COLUMBIA — With sea levels rising, state lawmakers in South Carolina are seeking to use tourism-related taxes to help pay for projects that could reduce the number of flooded streets and damaged homes in Charleston and other coastal communities.
Sens. Chip Campsen, R-Charleston, and Marlon Kimpson, D-Charleston, along with other state lawmakers, came up short of passing a bill to do just that in the final days of this year's legislative session. Supporters of that proposal, however, vowed to push the legislation again next year.
The lawmakers' plan would loosen state laws to allow city and county councils in the Palmetto State to use accommodations and hospitality taxes — collected from bars, hotels, restaurants and campgrounds — to bankroll flood-related projects in tourism areas.
Currently, that tax revenue must be used to market South Carolina and local communities as tourism destinations and spur business. But lawmakers, like Campsen, believe cities and towns need more flexibility to use that money to pay for costly flood repair and prevention efforts.
"I mean, if Charleston is awash in seawater, you're not going to have any tourism anyway," Campsen said. "And it's just gonna get worse, too. It's definitely something we need in Charleston."
Lawmakers in the House and Senate both passed a version of the legislation this year, but they failed to reach a compromise before the session ended.
Rep. Kirkman Finlay, R-Columbia, and other representatives wanted the tax change to apply only to counties that pull in more than $14 million in accommodations and hospitality taxes every year. That would have resulted in only Charleston and Horry counties qualifying.
Finlay and others didn't like the idea of tourism marketing funds being diverted for other purposes. He believes local leaders should raise water and sewer fees if they want to increase funding for flood prevention projects.
"That's why they are segregated funds. They are designed to do specific, designated things," Finlay said.

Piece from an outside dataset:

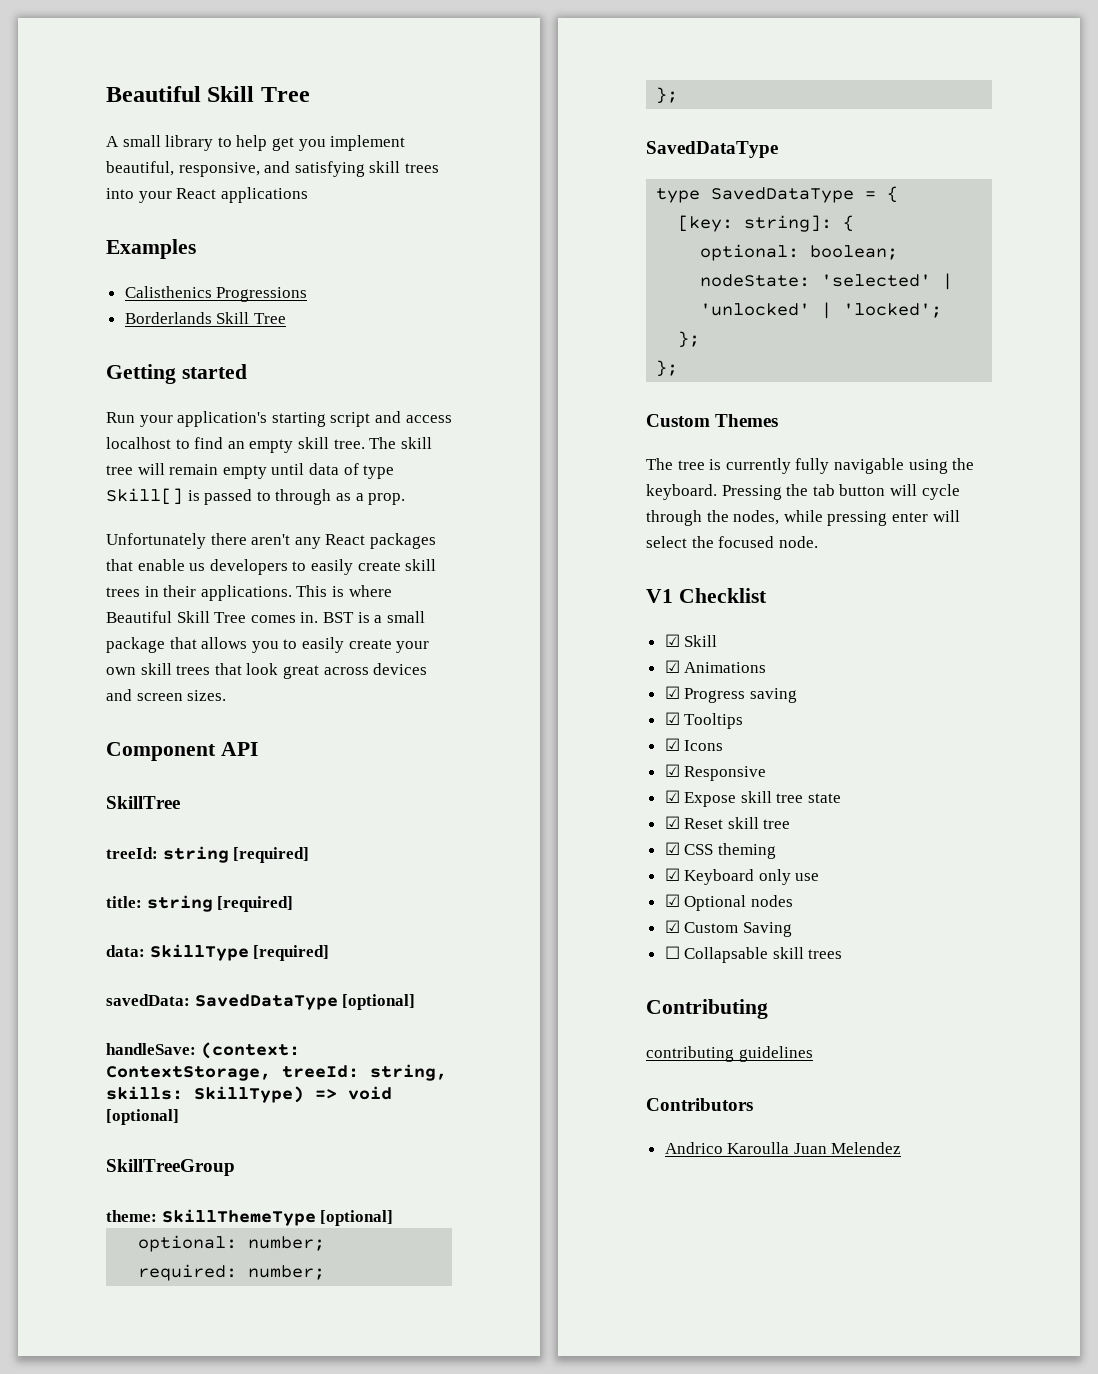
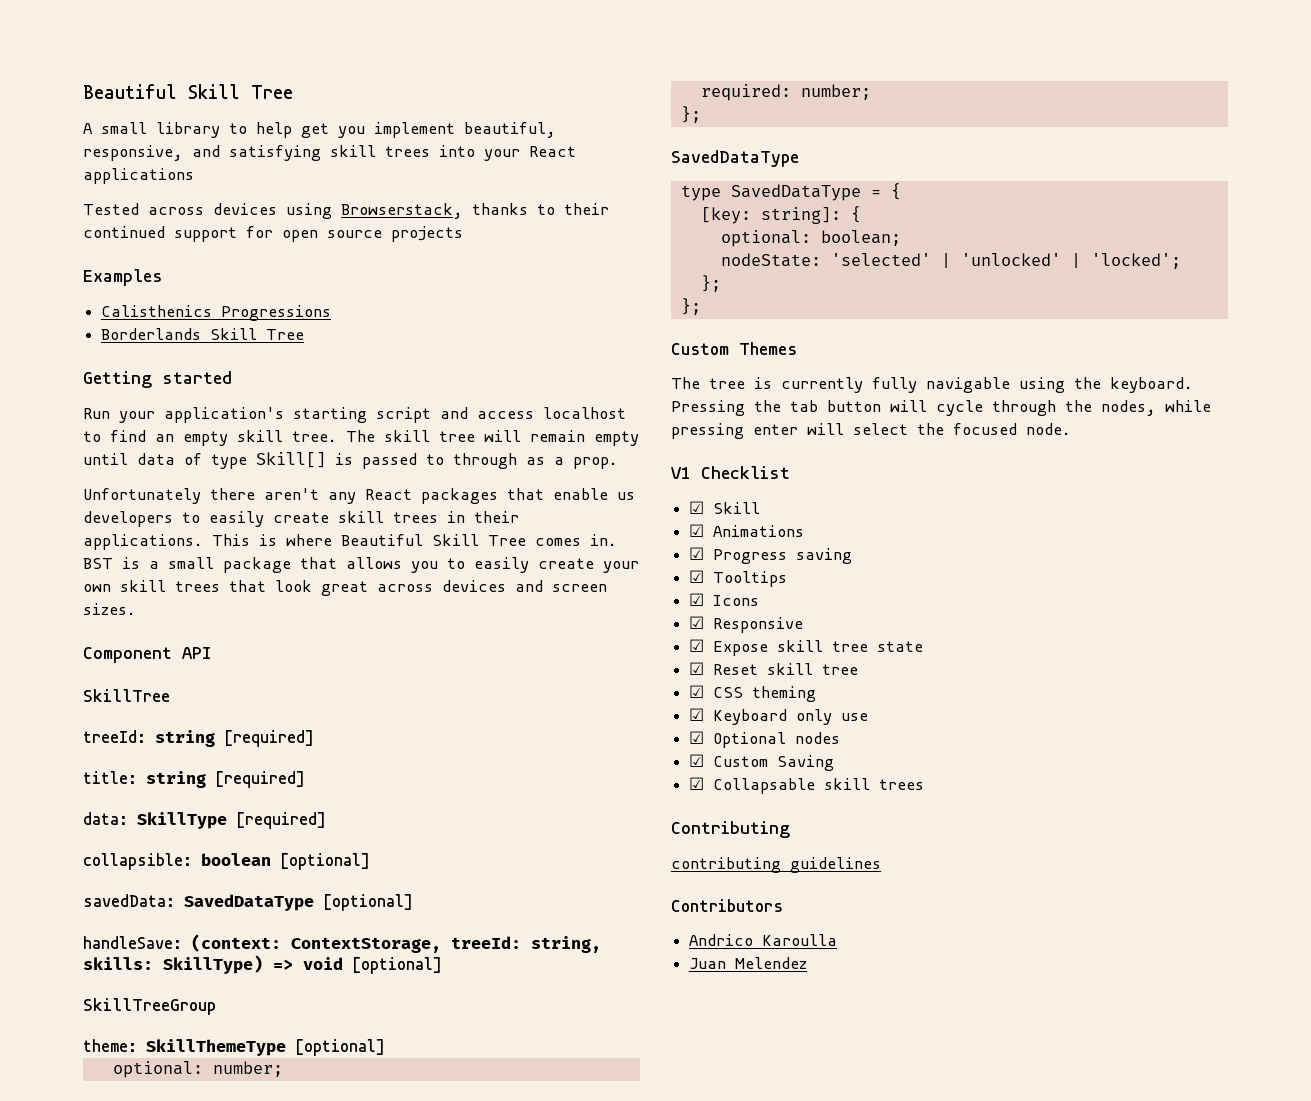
(308, 195) none -> [83,203,609,219] [83,226,463,242] // Tested across devices using Browserstack, thanks to their continued support for open source projects
(330, 953) none -> [83,853,370,870] // collapsible: boolean [optional]
[664,946,680,959] ☐ -> [689,777,705,790] ☑
(790, 1148) none -> (838, 940) //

Still, Finlay recognized the serious issues that Charleston is having with frequent flooding. That's why he supported the legislation that applied only to Charleston and Horry counties.
Campsen would have agreed to that compromise if the rest of the Senate had gone along with it. That wasn't the case this year, but the need isn't going away, he said.
The city of Charleston alone has estimated that it has $2 billion worth of drainage and flood protection needs.
"We're going to have to hobble a lot of funding sources from different areas, different sources, to make this work," Campsen said of the ongoing flooding costs. "It's going to be such a huge expense."